Momo drückte Momodu eine Ölkanne in die Hand. Er sollte im Maschinenraum bleiben und die beweglichen Teile abschmieren. Die Zwei verzogen sich an Deck. Es wurde kurz Gas gegeben, um den Druck von der Kette zu nehmen. Elise kurbelte an der Winde. Den Rest besorgte die Dünung. Wir fühlten, wie sich der Anker aus dem Schlick löste. Kati brüllte und klapperte. Momodu stand verängstigt daneben und hielt sich krampfhaft am Ölkännchen fest.

Der Schoner kam in Fahrt. Das Dingi lag achtern im Schlepp. Es war kurz vor Einbruch der Dunkelheit. Ich schaute rüber zur Mole, suchte nach Kris und Hans, aber da ragten nur die Masten der Fischerboote aus dem Dunst. Mori saß in eine Decke gehüllt neben mir auf der Lukenabdeckung. Wir wechselten fragende Blicke. Momo und Elise standen mit strahlenden Gesichtern im Ruderhaus. Sie waren fest entschlossen und stolz, dass alles so funktionierte, wie sie es wollten. Es gab kein Zurück. Wir verließen Libreville gegen einen leichten Wind aus Südsüdwest und fuhren unter Maschinenkraft in den Sonnenuntergang.
Libreville Teil 10
Donnerstag, 24. Mai 1979. Kurz nach Sonnenaufgang flaute der Wind langsam ab und schlief dann gänzlich ein. Auf meiner Koje liegend rekonstruierte ich die Strecke, die wir bislang zurückgelegt hatten. Irgendwann im Laufe des Tages würden wir den Äquator passieren. Vielleicht lagen wir bereits auf der Linie, oder kurz davor.

Für einen Seemann ist die erste Äquatorüberquerung eine wichtige Sache. Ich war froh, diese Erfahrung auf der Golden Harvest machen zu dürfen. Auf den großen Schiffen veranstalten die Seeleuten bei der Äquatortaufe die schrecklichsten Dinge: Speckschnurschlucken, Neptun die Füße küssen und im »Judenloch« baden, da, wo das Altöl gesammelt wurde. All solche Sachen. Ich hatte Angst davor, auf einem christlichen Schiff den Äquator zu überqueren.

Der Ausdruck »christliche Seefahrt« stammte aus dem 17. Jahrhundert, als von der Obrigkeit Gesetze erlassen wurden, mit denen Seeleute unter Androhung von Peitsche und Kerker gezwungen werden sollten, zweimal pro Tag gemeinsam Jesus Christus anzubeten. Wer dabei lachte, oder nicht mit dem nötigen Ernst bei der Sache war, erhielt eine Anzahl Peitschenhiebe, wobei jeder einzelne Schlag bezahlt werden musste. Unter deutschen Seeleuten hieß der Schmerzensmann deshalb einfach nur »Jupp an der Latt’«.

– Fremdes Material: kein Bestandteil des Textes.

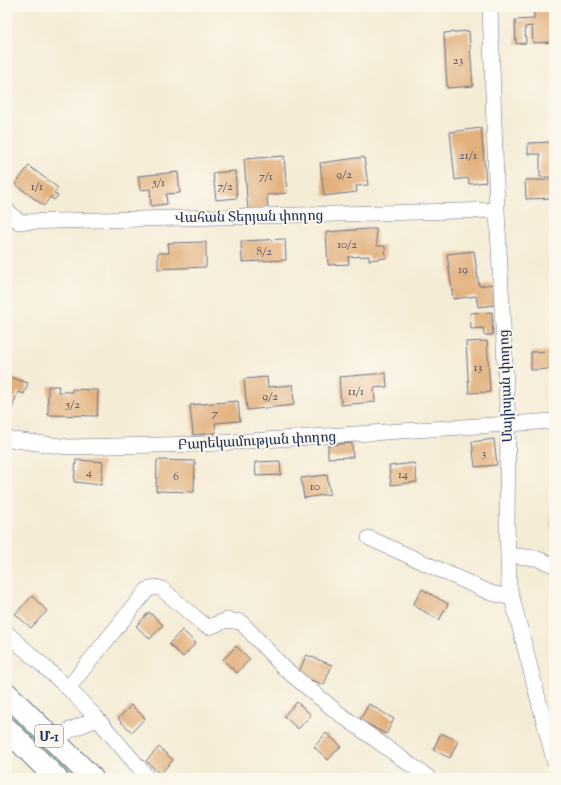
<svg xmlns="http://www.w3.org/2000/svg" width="561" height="785" font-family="'Sorts Mill Goudy','Noto Serif Armenian',serif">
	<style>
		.green { fill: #a3d888; stroke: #5f8473 }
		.building { fill: #e2b07d }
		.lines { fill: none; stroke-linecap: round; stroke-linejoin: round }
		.minor-casing { stroke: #677188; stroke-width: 16 }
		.highway-casing { stroke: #677188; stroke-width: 24 }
		.minor { stroke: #fff; stroke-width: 15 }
		.highway { stroke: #fff; stroke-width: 22 }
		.labels { text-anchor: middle; stroke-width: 4; stroke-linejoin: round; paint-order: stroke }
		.number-label { font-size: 12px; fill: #4d4f66 }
		.shield { fill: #fbf7ec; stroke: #5e6b89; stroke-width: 1 }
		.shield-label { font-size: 13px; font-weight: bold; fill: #1b2f5e }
		.street-label { font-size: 14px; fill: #1b2f5e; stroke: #fbf7ec }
	</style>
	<rect width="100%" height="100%" fill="#fbf7ec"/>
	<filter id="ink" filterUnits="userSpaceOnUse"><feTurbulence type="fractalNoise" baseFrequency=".025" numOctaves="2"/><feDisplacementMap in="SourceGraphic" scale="8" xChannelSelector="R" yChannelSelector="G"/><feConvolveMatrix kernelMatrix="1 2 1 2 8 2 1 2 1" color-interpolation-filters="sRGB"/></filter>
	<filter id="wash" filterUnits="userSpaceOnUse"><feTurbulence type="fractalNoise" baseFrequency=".012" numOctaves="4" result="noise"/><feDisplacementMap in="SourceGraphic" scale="16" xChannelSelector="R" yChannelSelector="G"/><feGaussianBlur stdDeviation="0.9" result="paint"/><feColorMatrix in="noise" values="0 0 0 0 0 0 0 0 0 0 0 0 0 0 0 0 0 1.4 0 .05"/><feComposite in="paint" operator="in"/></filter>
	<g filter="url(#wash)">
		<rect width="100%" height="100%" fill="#f5ecd6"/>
		<path class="green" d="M 7,706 L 80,778 L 66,778 L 7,720 Z"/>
		<g id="blocks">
			<path class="building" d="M 534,7 L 554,7 L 554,18 L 553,18 L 554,42 L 533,43 L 532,26 L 525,27 L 526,43 L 516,44 L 515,20 L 534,19 Z
				M 469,31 L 473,86 L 447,88 L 444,33 Z
				M 481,128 L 486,182 L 469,184 L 468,178 L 455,180 L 450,132 Z
				M 554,142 L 554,177 L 540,177 L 540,154 L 528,154 L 528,143 Z
				M 284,156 L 287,193 L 267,195 L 268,210 L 248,211 L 244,159 Z
				M 364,157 L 368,185 L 356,186 L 357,192 L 324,196 L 320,163 Z
				M 29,166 L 58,188 L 54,193 L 58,196 L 54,200 L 50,197 L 44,206 L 15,184 Z
				M 235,171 L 237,198 L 216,200 L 213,173 Z
				M 178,172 L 180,193 L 166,194 L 167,204 L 151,206 L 150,189 L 140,190 L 138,176 Z
				M 525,180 L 554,180 L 554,198 L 526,199 Z
				M 367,229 L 376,229 L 377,246 L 385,246 L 386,258 L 369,260 L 369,256 L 348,257 L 349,264 L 328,265 L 326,232 Z
				M 285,239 L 286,260 L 242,262 L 241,241 Z
				M 206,242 L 206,267 L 158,269 L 158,253 L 169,253 L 168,243 Z
				M 474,251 L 479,286 L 493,284 L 496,305 L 478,307 L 476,296 L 453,299 L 447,254 Z
				M 492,312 L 493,335 L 484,335 L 483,328 L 471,329 L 470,313 Z
				M 487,341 L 490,392 L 469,393 L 466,342 Z
				M 554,351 L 554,369 L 531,370 L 531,352 Z
				M 386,373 L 387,387 L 374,388 L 375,402 L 341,405 L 339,377 Z
				M 7,376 L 28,383 L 24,394 L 18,392 L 7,421 Z
				M 267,377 L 268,387 L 293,385 L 294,405 L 247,410 L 244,379 Z
				M 48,386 L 59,386 L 58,392 L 72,392 L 72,389 L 98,390 L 97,416 L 48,415 Z
				M 238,401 L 240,421 L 215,423 L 216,433 L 193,435 L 190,405 Z
				M 494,439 L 497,465 L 475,467 L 472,442 Z
				M 352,443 L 353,457 L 328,458 L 328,445 Z
				M 76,460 L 103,462 L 101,485 L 74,482 Z
				M 157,460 L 195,461 L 194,492 L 156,491 Z
				M 280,461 L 281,475 L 256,476 L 255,462 Z
				M 414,463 L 417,482 L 391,485 L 389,466 Z
				M 327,475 L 330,494 L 304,498 L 301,478 Z
				M 551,509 L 554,509 L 554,528 L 551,528 Z
				M 422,589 L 448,604 L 439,620 L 413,605 Z
				M 32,596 L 47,611 L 31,628 L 15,614 Z
				M 149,612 L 163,625 L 150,639 L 136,626 Z
				M 182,630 L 196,643 L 183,657 L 169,644 Z
				M 236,646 L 250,659 L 237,673 L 223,660 Z
				M 306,655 L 332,665 L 324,685 L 298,675 Z
				M 297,702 L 311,715 L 298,729 L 284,716 Z
				M 369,704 L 394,719 L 386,734 L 360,720 Z
				M 131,705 L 145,718 L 132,732 L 118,719 Z
				M 326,733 L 341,746 L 328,760 L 314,747 Z
				M 441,733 L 458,741 L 450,758 L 433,750 Z
				M 159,747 L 173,760 L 160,774 L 146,761 Z"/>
		</g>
	</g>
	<g filter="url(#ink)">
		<use href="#blocks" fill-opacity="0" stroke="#677188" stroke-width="1"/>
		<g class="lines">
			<defs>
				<path id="minor" d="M 490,7 L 497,210 L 508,423 L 507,523 L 509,586 L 554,760
					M 7,210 L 19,222 L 497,210
					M 7,439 L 68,447 L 203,444 L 554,421
					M 369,538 L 491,593 L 512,598
					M 508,555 L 535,558 L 554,565
					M 7,633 L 21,646 L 68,688 L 147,590 L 155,587 L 162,589 L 203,624 L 209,627 L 227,620 L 241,622 L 284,668 L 337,712 L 429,778
					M 68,688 L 95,716 L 148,778
					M 54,741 L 70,730 L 97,719"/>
				<path id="highway" d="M 7,694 L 92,778
					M 7,729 L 56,778"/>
			</defs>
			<use href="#minor" class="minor-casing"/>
			<use href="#highway" class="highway-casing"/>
			<use href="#minor" class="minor"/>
			<use href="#highway" class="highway"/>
		</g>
	</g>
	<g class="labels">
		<g class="number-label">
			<text x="458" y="64">23</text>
			<text x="468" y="159">21/1</text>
			<text x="344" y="178">9/2</text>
			<text x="266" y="180">7/1</text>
			<text x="159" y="186">5/1</text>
			<text x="37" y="190">1/1</text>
			<text x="225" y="190">7/2</text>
			<text x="347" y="248">10/2</text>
			<text x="264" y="255">8/2</text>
			<text x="463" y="273">19</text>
			<text x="478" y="371">13</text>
			<text x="356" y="395">11/1</text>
			<text x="270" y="400">9/2</text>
			<text x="73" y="408">5/2</text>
			<text x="215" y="417">7</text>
			<text x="484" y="457">3</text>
			<text x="89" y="476">4</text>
			<text x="403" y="478">14</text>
			<text x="176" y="480">6</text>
			<text x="315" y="490">10</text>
		</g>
		<rect class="shield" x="35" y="725" width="28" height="22" rx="3"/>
		<g class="shield-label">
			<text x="49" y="741">Մ-1</text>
		</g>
		<g class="street-label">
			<text transform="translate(249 216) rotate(-1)" y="5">Վահան Տերյան փողոց</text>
			<text transform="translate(505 386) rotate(-92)" y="5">Մայիսյան փողոց</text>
			<text transform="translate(257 440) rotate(-3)" y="5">Բարեկամության փողոց</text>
		</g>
	</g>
	<rect width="561" height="785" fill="none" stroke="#fbf7ec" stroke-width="24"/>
</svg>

Der Seemannssonntag war der Donnerstag, der Tag des Donnergottes Donar oder Thor, des Jupiters der alten Römer, der in Palästina Ba’al genannt wurde. Am Donnerstag gab es auf den großen Frachtern zum Frühstück Eier, und am Nachmittag frisch gebackenen Kuchen. Es freute mich, dass ich den Äquator zum ersten Mal an einem Donnerstag überqueren sollte, und dass keine christliche Zeremonie stattfinden würde. Im Moment waren bei Momo und Elise abergläubische Rituale genauso wenig gefragt, wie naturwissenschaftliche Erkenntnisse. Es ging ihnen darum, am Ruder zu bleiben.

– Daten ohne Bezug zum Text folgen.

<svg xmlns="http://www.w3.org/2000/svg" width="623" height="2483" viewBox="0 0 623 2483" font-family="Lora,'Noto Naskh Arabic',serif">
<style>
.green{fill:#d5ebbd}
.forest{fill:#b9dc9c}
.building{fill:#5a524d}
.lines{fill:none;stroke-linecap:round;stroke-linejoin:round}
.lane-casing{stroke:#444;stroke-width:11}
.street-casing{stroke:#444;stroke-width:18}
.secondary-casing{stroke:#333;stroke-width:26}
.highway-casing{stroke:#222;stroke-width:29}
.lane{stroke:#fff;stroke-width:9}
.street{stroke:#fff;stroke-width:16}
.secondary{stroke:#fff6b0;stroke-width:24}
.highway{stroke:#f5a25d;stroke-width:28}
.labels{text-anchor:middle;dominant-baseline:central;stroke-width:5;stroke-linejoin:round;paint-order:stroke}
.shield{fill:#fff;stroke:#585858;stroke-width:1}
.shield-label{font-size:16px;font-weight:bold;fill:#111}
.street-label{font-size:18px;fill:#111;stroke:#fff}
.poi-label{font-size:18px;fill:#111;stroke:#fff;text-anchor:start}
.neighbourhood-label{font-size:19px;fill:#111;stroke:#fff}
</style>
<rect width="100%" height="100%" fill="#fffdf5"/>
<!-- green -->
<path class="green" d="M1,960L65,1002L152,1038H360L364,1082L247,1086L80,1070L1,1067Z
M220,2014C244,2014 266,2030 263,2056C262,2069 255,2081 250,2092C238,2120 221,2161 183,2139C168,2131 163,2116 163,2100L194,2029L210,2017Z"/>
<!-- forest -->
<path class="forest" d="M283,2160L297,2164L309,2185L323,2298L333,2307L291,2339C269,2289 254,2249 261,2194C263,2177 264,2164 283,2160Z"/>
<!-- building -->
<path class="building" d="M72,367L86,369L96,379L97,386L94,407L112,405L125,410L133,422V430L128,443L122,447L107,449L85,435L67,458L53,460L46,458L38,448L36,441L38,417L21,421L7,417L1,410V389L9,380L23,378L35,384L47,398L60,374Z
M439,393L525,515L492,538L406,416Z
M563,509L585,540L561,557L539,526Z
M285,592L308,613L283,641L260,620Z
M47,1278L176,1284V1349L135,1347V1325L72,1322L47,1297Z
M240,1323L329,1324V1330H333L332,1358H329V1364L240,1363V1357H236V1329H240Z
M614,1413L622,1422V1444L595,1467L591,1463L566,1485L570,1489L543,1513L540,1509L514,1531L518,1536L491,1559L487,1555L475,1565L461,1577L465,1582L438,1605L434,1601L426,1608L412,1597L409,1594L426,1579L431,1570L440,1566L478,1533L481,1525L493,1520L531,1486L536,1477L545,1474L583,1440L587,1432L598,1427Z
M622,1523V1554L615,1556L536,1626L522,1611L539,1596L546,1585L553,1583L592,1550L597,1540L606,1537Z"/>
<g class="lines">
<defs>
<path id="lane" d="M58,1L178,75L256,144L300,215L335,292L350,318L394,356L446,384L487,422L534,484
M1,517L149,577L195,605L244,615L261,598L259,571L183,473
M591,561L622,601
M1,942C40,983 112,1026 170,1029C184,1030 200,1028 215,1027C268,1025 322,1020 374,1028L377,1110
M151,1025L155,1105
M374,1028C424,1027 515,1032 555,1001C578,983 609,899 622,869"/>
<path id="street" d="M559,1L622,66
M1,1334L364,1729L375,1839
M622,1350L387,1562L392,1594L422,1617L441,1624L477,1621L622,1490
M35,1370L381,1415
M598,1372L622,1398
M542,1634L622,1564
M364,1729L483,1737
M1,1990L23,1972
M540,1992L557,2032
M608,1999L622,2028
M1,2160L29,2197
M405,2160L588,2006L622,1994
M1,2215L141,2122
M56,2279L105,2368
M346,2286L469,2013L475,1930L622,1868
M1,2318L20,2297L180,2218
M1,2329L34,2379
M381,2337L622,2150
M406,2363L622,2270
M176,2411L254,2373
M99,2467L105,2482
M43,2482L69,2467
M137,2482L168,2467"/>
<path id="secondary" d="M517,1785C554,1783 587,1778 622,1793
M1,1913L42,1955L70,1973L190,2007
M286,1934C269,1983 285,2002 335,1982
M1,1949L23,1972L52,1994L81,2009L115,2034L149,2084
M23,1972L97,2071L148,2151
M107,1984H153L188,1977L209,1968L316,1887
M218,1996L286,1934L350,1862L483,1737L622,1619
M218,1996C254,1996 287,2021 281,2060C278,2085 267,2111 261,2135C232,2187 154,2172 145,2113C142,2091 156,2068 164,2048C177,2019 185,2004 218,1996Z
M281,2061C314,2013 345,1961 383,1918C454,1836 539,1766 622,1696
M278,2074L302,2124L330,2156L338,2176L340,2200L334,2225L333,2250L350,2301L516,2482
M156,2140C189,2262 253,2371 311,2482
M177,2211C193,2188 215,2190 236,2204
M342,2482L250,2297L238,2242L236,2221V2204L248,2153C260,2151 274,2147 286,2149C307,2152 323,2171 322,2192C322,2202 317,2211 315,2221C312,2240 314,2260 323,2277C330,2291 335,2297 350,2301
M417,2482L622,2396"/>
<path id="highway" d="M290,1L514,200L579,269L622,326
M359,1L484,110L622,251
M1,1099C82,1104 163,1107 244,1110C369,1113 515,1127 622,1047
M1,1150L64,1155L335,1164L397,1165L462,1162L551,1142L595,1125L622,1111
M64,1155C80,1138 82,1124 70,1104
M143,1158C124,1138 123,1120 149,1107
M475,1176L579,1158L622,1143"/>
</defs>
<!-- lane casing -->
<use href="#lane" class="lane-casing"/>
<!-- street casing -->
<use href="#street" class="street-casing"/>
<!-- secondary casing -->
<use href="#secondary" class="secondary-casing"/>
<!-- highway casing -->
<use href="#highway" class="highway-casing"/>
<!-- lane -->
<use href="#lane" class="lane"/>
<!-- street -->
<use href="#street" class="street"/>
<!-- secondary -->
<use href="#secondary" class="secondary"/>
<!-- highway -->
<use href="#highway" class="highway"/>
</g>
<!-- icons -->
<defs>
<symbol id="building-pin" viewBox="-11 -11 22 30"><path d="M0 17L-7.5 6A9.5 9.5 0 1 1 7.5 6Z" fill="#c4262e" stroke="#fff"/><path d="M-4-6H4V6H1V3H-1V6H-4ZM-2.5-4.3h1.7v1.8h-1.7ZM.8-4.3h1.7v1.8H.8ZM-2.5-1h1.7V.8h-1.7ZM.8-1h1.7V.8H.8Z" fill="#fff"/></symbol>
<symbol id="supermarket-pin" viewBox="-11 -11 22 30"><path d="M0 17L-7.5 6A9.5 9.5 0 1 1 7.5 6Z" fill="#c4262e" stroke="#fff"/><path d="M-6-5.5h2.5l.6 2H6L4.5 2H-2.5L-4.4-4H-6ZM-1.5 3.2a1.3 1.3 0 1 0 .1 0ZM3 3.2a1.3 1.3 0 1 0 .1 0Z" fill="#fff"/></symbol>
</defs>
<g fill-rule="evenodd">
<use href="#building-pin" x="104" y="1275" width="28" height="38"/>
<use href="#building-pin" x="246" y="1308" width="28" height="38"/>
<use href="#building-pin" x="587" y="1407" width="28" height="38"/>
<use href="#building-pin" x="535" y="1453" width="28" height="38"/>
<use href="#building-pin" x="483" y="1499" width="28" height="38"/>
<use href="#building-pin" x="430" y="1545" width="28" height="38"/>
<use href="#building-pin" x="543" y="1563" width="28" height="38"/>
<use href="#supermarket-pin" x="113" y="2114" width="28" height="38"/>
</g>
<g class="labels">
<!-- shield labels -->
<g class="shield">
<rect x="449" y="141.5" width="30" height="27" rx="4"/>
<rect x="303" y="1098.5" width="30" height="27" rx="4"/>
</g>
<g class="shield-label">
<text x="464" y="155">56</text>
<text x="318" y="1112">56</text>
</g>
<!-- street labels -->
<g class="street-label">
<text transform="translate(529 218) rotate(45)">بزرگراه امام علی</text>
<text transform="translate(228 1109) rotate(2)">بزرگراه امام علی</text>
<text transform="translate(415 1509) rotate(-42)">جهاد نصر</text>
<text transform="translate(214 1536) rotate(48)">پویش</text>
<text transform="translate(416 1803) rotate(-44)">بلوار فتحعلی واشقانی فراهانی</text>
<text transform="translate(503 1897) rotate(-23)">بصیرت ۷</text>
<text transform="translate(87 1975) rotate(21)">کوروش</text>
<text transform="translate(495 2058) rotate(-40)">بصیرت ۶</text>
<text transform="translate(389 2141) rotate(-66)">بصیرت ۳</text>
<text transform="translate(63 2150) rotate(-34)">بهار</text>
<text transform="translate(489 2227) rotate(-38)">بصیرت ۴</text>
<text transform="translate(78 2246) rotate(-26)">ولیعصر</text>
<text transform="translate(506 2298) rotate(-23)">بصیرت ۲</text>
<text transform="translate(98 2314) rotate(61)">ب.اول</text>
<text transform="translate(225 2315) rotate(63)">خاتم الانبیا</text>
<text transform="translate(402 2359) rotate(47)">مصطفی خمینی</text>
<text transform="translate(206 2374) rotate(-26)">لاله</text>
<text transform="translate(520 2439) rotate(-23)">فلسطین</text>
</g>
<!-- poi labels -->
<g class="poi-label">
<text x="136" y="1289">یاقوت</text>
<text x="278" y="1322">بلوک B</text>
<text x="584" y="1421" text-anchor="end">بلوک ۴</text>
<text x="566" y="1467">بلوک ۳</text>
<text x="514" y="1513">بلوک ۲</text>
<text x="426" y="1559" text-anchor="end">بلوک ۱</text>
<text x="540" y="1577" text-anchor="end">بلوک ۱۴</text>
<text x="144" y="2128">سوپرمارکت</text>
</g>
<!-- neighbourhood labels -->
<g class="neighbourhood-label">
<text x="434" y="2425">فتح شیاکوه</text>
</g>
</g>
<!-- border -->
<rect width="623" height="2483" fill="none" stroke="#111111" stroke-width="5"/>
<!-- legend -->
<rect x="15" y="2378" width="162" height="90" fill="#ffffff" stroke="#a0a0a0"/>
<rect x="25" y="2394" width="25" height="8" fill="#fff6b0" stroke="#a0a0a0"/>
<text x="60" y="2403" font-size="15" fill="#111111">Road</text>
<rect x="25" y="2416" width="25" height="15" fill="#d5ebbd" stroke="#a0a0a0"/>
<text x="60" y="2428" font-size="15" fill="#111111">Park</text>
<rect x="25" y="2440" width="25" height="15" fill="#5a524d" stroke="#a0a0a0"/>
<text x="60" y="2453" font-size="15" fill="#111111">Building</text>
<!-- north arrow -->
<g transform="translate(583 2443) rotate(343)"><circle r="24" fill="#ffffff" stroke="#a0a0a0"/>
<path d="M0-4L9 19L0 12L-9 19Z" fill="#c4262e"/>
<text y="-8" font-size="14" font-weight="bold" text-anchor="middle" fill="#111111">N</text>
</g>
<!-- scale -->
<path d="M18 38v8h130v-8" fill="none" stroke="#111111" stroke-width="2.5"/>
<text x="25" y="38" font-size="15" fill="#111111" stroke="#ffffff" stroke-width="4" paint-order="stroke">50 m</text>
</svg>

Gegen elf Uhr weckte mich das Getrampel der Meuterer. Beim Maniokessen in der Kombüse hörte ich ihre aufgeregten Stimmen. Die Golden Harvest lag in einer flachen Dünung, ohne nennenswert voranzukommen. Vielleicht eine halbe Meile pro Stunde. Die Zwei hatten verschiedene Bücherkisten aus der master’s cabin an Deck geschleppt. Momo stand achtern am Backbord-Schanzkleid neben dem Ruderhaus, mit mehreren Bibeln unterm Arm. Er blätterte hektisch in einem der Bücher, als wollte er Elise eine bestimmte Stelle zeigen, riss dann ein paar Seiten heraus, warf sie wütend über Bord und spuckte fluchend hinterher. Ich fragte was los ist:
»What’s wrong? What the hell are you doing?«

Momo war wie in Trance. Er drehte sich zu mir um und schüttelte die Heilige Schrift. Er würde Bücher hassen:
»I hate books! - Especially this!«

Es kam von Herzen. Er warf das Buch im hohen Bogen über Bord und brüllte:
»With compliments to Sister Magda!«

Gleich darauf wurde das nächste Exemplar ergriffen, verflucht und nach Außenbord beschleunigt:
»Return to sender!«
Die Bibeln sollten dahin verschwinden, wo sie hergekommen waren. Zum Teufel! Zur Hölle!